Amelia Island Convention and Visitors Bureau
May 5, 2021
More than $7,500 going to seven local causes
“Although misunderstood by some, this program was modeled after extremely successful programs on St. Simons Island and other tourism-centric communities and is clearly a viable model for Amelia Island,” said Maurie Dugger, Director of the Amelia Island Foundation. “
AMELIA ISLAND, Fla. (May 3, 2021) – With a unanimous vote during its April 23 meeting, the board of the Amelia Island Convention & Visitors Bureau (AICVB) approved the distribution of $7,563 to seven different local charities and organizations. The funds were raised during a pilot program of the Amelia Island Foundation, a 501(c)3 nonprofit organization created to supplement the work of various community partners, private organizations, and other nonprofits working to strengthen key assets of the island, which, in turn, ensures a healthy and sustainable tourism industry. While initially a success, the Foundation’s voluntary contribution program was ended due to ongoing COVID-related staffing issues in the local hospitality industry.
“The Amelia Island Foundation was originally formed to actively engage our visitors and the local community in a collective effort to enhance and protect the island’s natural resources, vital workforce, and cherished way of life,” said Jack Healan, Chair of the Amelia Island CVB Board. “Although short-lived, the pilot program demonstrated its ability to create a new funding source to support local improvement projects that don’t qualify for bed tax dollars, and thereby help ensure the continued viability of the county’s crucial tourism industry.”
The hospitality industry is the main economic engine in Nassau County, generating almost $900 million in total annual impact, producing one-third of county tax revenues, and supporting more than 14,000 jobs. In March 2020, the devastating impact of the coronavirus pandemic on the tourism industry and its workforce prompted the creation of the “Amelia Island Tourism Gives” initiative, which contributed $50,000 to support displaced workers. According to Gil Langley, President and CEO of the Amelia Island CVB, the Foundation grew out of this one-time effort and the recognition that there will always be a need to supplement the many nonprofit and private partners working to reinvest in this community and its workforce.

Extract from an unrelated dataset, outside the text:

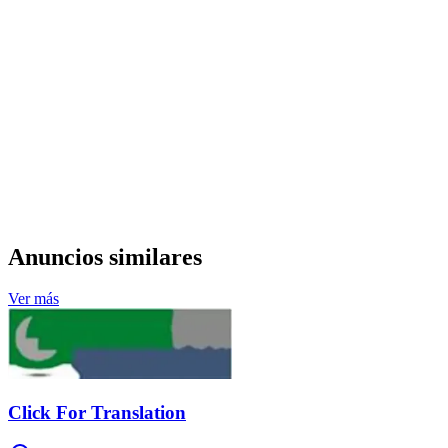
Anuncios similares
Ver más
Click For Translation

“Although misunderstood by some, this program was modeled after extremely successful programs on St. Simons Island and other tourism-centric communities and is clearly a viable model for Amelia Island,” said Maurie Dugger, Director of the Amelia Island Foundation. “The purpose of the pilot program was to identify our pressure points. Unfortunately, lingering staff shortages and training issues made the execution of the program too cumbersome for some local tourism partners. Even so, I’m glad so many local organizations will see some benefit from the effort.”
The AICVB board approved the following distribution of the funds:
· $1,000 AL Lewis Historical Society Museum at American Beach, to support Museum
· $1,000 Barnabas Center, to support local tourism workforce during crises
· $1,000 Council on Aging, to support work related transportation programs
· $500 Eight Flags Playscapes, to support safe, accessible play spaces
· $500 Fernandina Beach High School’s culinary arts program
· $500 Keep Nassau Beautiful, to support Legacy Tree Program at Fernandina Beach
· $3,011.16 Nassau County Ocean Rescue, for offshore rescue Jet Ski communications system
The money being distributed is from voluntary contributions collected over a 34-day period at Sliders Seaside Grill, the local test site for the program. Sliders offered customers the chance to make a donation to the Foundation in the form of a 1% voluntary contribution on their bill. Out of more than 16,000 checks presented during the test period, fewer than 200 guests opted not to participate. On average, contributions were less than 50 cents. All donations were sales tax exempt for the business and tax exempt for the customer. The funds collected are being distributed to the local organizations, as approved by the AICVB board, which was temporarily serving as board of the Foundation.
“I think the Foundation’s program was a good thing for this community, but the continued shortage of workers makes it difficult to add additional training and service duties to execute it while maintaining a high level of satisfaction for our guests,” said Cason Zylinski, General Manager of Sliders Seaside Grill. “We were happy to be the pilot site for the Foundation and thankful for the opportunity.”
The Foundation reported that the pilot program raised more than $7,500 at one restaurant. A similar program has been in place on St. Simons Island to support the St. Simons Land Trust for more than a decade, collecting nearly $800,000 a year. The Amelia Island Foundation projected that the voluntary contribution program could have generated at least $300,000 this year, and had similar success to the St. Simons program in subsequent years for local charities and civic projects.